((

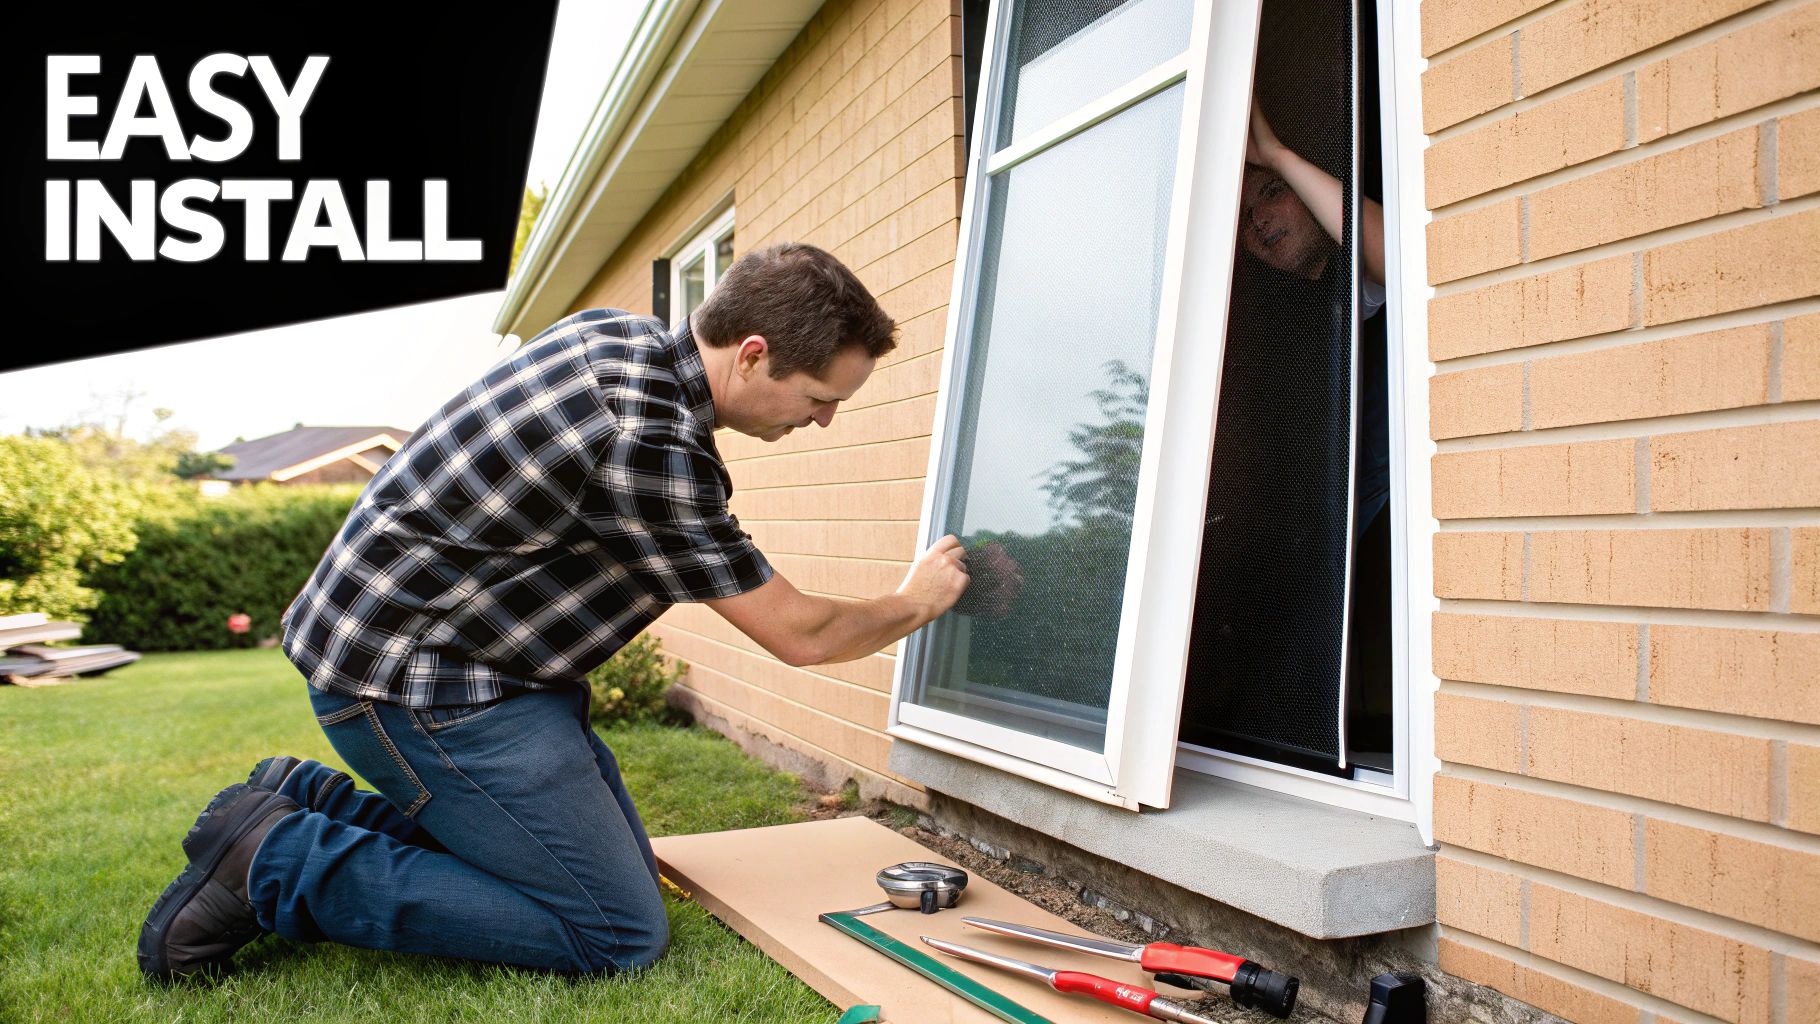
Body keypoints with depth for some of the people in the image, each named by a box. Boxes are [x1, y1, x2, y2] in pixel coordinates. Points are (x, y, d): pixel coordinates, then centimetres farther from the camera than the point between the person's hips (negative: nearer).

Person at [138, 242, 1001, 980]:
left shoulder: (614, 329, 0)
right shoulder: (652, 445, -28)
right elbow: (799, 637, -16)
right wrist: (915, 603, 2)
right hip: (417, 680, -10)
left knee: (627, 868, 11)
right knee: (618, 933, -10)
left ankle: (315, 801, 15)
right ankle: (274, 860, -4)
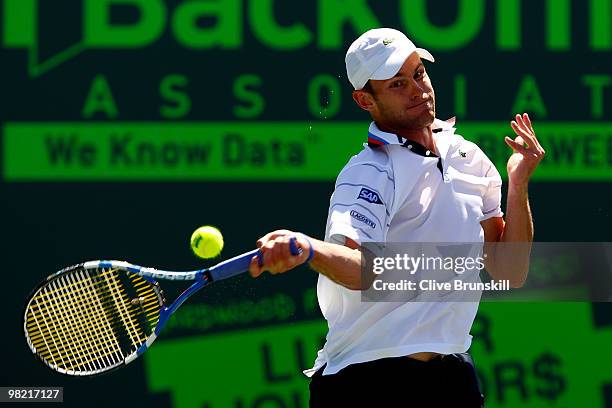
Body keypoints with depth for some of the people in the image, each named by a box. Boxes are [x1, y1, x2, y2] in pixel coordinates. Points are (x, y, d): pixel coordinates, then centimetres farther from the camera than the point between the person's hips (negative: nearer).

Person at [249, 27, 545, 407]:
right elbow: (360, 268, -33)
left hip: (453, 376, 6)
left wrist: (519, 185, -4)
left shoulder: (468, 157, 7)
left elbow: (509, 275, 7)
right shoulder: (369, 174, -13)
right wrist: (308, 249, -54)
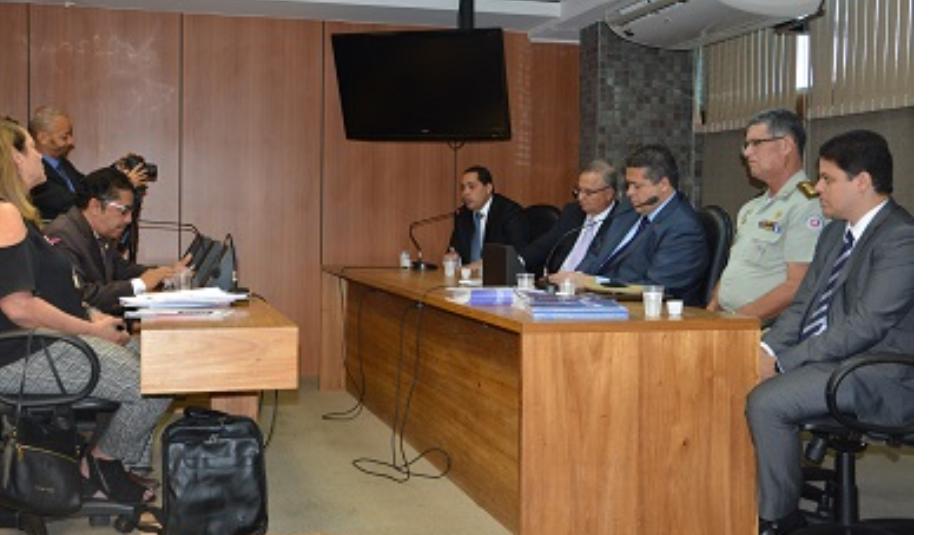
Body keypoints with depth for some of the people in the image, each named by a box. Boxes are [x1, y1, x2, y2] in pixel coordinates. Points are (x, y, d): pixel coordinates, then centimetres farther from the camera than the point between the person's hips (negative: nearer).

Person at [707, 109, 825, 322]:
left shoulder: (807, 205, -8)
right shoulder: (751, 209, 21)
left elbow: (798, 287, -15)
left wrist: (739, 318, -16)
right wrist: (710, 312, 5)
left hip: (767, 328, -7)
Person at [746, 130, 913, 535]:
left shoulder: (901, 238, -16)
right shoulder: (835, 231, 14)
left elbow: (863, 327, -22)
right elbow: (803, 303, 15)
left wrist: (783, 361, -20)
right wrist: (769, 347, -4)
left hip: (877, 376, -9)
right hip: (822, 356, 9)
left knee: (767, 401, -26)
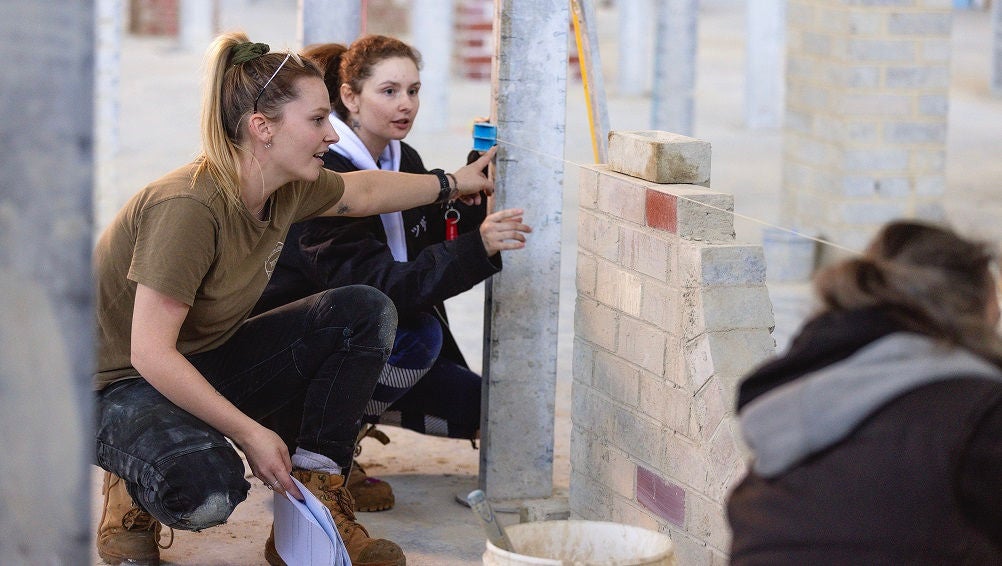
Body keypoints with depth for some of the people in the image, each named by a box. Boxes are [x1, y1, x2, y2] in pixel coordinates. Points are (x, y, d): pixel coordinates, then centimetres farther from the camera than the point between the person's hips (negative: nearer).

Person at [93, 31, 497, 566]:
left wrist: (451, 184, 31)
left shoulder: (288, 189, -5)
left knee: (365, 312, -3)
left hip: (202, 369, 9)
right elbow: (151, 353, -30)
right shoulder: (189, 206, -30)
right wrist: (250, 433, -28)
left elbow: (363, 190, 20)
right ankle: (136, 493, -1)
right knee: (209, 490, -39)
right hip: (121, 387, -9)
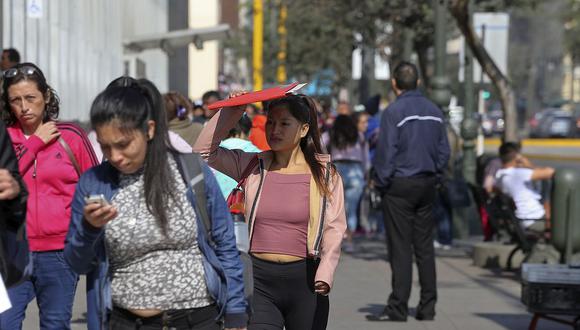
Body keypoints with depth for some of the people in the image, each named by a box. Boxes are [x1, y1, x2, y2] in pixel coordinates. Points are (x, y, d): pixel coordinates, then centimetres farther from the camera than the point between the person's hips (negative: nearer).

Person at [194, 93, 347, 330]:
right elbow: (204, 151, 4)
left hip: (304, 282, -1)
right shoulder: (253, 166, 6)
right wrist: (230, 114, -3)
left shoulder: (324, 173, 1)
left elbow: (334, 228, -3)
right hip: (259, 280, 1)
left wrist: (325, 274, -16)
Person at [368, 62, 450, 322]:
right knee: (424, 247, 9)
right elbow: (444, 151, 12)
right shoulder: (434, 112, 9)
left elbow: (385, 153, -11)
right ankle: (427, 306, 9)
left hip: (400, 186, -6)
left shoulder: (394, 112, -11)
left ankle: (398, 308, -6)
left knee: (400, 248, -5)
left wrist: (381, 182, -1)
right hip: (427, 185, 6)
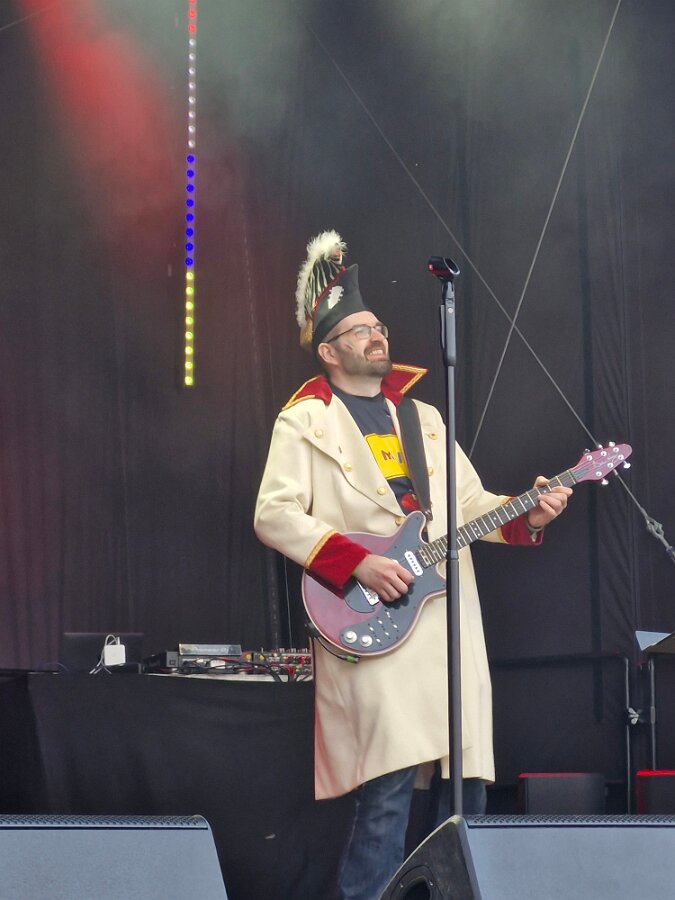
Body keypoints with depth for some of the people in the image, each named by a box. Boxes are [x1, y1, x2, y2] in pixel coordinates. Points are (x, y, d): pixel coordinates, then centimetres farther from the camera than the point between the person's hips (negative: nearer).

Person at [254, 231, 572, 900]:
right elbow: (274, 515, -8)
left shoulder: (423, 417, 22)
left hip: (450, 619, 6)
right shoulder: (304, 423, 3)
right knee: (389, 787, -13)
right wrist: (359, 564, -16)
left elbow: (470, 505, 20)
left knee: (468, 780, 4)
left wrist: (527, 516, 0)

))

EXERCISE: Return every line of the entries above verbatim, from the first entry through the last, and leave out the pictures.

EXPECTED OUTPUT:
Body keypoints with depth for some of the people in the image, each named by a box. Boxes are [x1, y1, x2, y2] in pixel coordinates. Points are (x, y, d): pixel coordinates, then centimetres farther from the camera than the point between the person's hips (negative: nearer).

Person at [138, 242, 1001, 980]:
left shoulder: (614, 329, 0)
right shoulder: (652, 445, -28)
right elbow: (799, 637, -16)
right wrist: (915, 603, 2)
right hip: (417, 680, -10)
left knee: (627, 868, 11)
right knee: (618, 933, -10)
left ankle: (315, 801, 15)
right ankle: (274, 860, -4)
Body keypoints with depth for some of the people in the image, each named by a box. Boxes are [x1, y1, x2, y2] in pixel coordinates. Points are (x, y, d): pixel coordinates, then centimetres farther from the camera than the point between the person's hips (negative: nearer).

Person at [249, 27, 545, 407]:
right elbow: (360, 268, -33)
left hip: (453, 376, 6)
left wrist: (519, 185, -4)
left shoulder: (468, 157, 7)
left elbow: (509, 275, 7)
right shoulder: (369, 174, -13)
right wrist: (308, 249, -54)
Body keypoints with depth for some of the people in the image, each named by a box. Boxes are [x1, y1, x2, y2] in pixel coordinates. Points are (x, y, d): pixel coordinates, then centimetres farther from the camera than the point between the person's hips (negative: nearer).

Person at [707, 109, 825, 322]:
left shoulder: (807, 205, -8)
right shoulder: (751, 209, 21)
left elbow: (798, 287, -15)
left wrist: (739, 318, -16)
right wrist: (710, 312, 5)
left hip: (767, 328, -7)
Person at [746, 130, 913, 535]:
left shoulder: (901, 238, -16)
right shoulder: (835, 231, 14)
left elbow: (863, 327, -22)
right elbow: (803, 303, 15)
left wrist: (783, 361, -20)
right wrist: (769, 347, -4)
left hip: (877, 376, -9)
right hip: (822, 356, 9)
left knee: (767, 401, -26)
Body keypoints with depth for some of the people in the image, each named by a box. Boxes are [x1, y1, x2, y2] in pixel coordinates. Points are (x, y, d): pixel coordinates, then centimetres farther from the camera than the point between the person's hips (negative: nearer).

Person at [93, 31, 497, 566]:
left wrist: (451, 184, 31)
left shoulder: (288, 189, -5)
left knee: (365, 312, -3)
left hip: (202, 369, 9)
right elbow: (151, 353, -30)
right shoulder: (189, 206, -30)
right wrist: (250, 433, -28)
left elbow: (363, 190, 20)
right ankle: (136, 493, -1)
right knee: (209, 490, -39)
right hip: (121, 387, -9)
Body keypoints with depth for some of the people in the image, each named by a box. Boxes are [x1, y1, x2, y2] in pixel coordinates. Points are (x, y, d): pixel coordinates, then centimetres farther from the camera than the point between the person's hips (negative: nearer).

Person at [194, 93, 347, 330]:
right elbow: (204, 151, 4)
left hip: (304, 282, -1)
right shoulder: (253, 166, 6)
right wrist: (230, 114, -3)
left shoulder: (324, 173, 1)
left elbow: (334, 228, -3)
right hip: (259, 280, 1)
left wrist: (325, 274, -16)
Person at [368, 62, 450, 322]:
right knee: (424, 247, 9)
right elbow: (444, 151, 12)
right shoulder: (434, 112, 9)
left elbow: (385, 153, -11)
right ankle: (427, 306, 9)
left hip: (400, 186, -6)
left shoulder: (394, 112, -11)
left ankle: (398, 308, -6)
left knee: (400, 248, -5)
left wrist: (381, 182, -1)
right hip: (427, 185, 6)
Body keypoints with depth for some of the people in the image, each named by a box. Boxes are [x1, y1, x2, y2] in pixel coordinates. Points are (x, y, d): pixel coordinates, then centimetres farther from the camera than the point between the person's hips (negative: nearer).

Person at [254, 231, 572, 900]:
right elbow: (274, 515, -8)
left shoulder: (423, 417, 22)
left hip: (450, 619, 6)
right shoulder: (304, 423, 3)
right knee: (389, 787, -13)
right wrist: (359, 564, -16)
left elbow: (470, 505, 20)
left knee: (468, 780, 4)
left wrist: (527, 516, 0)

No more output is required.